__EXERCISE__: Pick up the Thomas Skutt biography after its last sentence and continue it.

__EXCERPTED TEXT__:
━━━

- Born: 1 November 1930 Omaha, Nebraska, US
- Died: 29 May 2000 (aged 69) Omaha, Nebraska, US
- Occupations: Lawyer, executive
- Known for: Chairman of Mutual of Omaha

= Thomas Skutt =

Thomas James Skutt (1 November 1930 – 29 May 2000) was an American insurance executive who served as chairman of Mutual of Omaha from 1986 to 1998.

==Early years==

Thomas James Skutt was born on 1 November 1930 in Omaha, Nebraska.
His parents were V. J. Skutt (1902–1993) and Angela M. (Anderson) Skutt (1904–1990).
He grew up in Omaha.
He studied at Yale University and earned a bachelor's degree there in 1952.
In the early 1950s he served as an army lieutenant in Korea.
He married Jeanne Cecille Plunkett (1932–2017) in 1955.

━━━

__INFORMATION PROVIDED__:
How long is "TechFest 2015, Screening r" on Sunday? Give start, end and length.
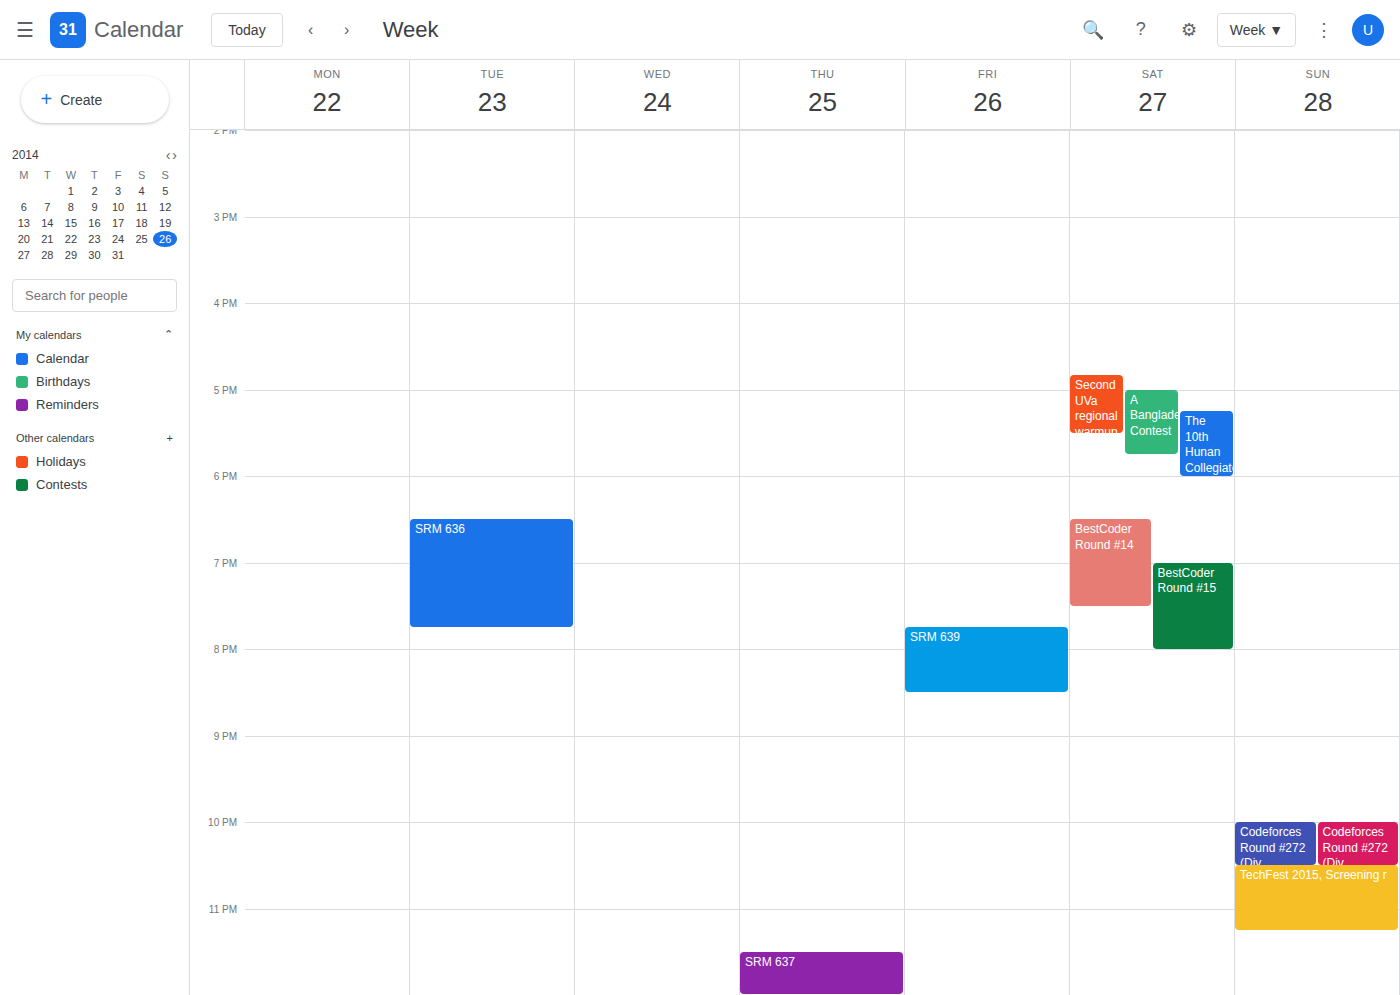
10:30 PM to 11:15 PM, 45 minutes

━━━

__SOLVED EXERCISE__:
They had two daughters and a son.
He studied at Creighton University in Omaha, where he received a degree in law in 1957.

==Mutual of Omaha==

Skutt joined Mutual of Omaha in 1969 as a secretary and tax counsel.
In 1984 he succeeded his father as the company's chief executive.
In 1986 he again succeeded his father and became chairman.
During his tenure the company expanded its range of products and expanded into new markets.
He retired in 1998.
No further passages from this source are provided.